_Text section:_
I use "#" to take take lines out of the script in case I want to put things back the way they where or until I am done making my changes and get things working.. I do understand they are still there but I understand they are not in use because of the "#"

for Code set # 2 is this where you wanted me to put this.. and this Line allows connections that are established to keep running without using the iptables?

----------

## cowboy0629

 *Hu wrote:*   

> cboldt provided some good critiques of your specific choices.
> 
> In general, I recommend against using a bash script to load iptables rules, because you load the rules one at a time, and if any of them fail, they will print an error on stderr, and later rules will load anyway.  This can easily leave you in a situation that works very differently from the ones you would have gotten if (1) the script never ran or (2) the script ran to completion successfully.  I recommend that, instead of using a bash script, you load rules via iptables-restore.  This will either succeed or fail atomically.  If you have a complex ruleset that might fail (such as if it relies on optional kernel features), you can load two rulesets.  First, load a simple ruleset that will not fail to load, but is either fail-open or fail-closed depending on your needs.  I like fail-closed, since it is more likely to draw my attention to the problem.  Next, load the full ruleset.  If it succeeds, it replaces the simple ruleset.  If it fails, your filters are in a suboptimal but good state until an administrator fixes the problem.

_Input data:_
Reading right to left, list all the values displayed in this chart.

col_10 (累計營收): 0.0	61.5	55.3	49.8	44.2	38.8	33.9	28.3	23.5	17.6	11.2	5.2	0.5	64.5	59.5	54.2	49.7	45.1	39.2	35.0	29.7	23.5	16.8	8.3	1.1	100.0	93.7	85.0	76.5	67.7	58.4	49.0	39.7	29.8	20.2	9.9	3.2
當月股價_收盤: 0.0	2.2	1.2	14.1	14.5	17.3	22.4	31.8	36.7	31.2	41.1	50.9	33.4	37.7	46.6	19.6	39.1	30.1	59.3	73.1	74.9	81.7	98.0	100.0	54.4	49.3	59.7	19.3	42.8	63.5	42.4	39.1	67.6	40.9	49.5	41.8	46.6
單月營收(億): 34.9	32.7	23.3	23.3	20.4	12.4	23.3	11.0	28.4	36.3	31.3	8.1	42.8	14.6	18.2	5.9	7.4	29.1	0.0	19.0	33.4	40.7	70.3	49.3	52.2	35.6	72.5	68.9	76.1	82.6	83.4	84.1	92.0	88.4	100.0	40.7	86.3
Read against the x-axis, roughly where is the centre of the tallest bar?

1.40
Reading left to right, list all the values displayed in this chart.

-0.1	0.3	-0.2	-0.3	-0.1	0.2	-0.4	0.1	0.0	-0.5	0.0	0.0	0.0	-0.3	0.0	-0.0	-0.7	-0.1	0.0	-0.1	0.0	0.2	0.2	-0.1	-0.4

...

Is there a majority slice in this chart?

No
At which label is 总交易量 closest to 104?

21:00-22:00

_List of tasks:_
[A] List every forum username that appears in the iptables forum excerpt.
[B] In the iptables forum excerpt, copy the text from "for Code set" up to and including "your specific choices.", word for word.

_Solutions by task:_
[A] cowboy0629, Hu, cboldt

[B]
for Code set # 2 is this where you wanted me to put this.. and this Line allows connections that are established to keep running without using the iptables?

----------

## cowboy0629

 *Hu wrote:*   

> cboldt provided some good critiques of your specific choices.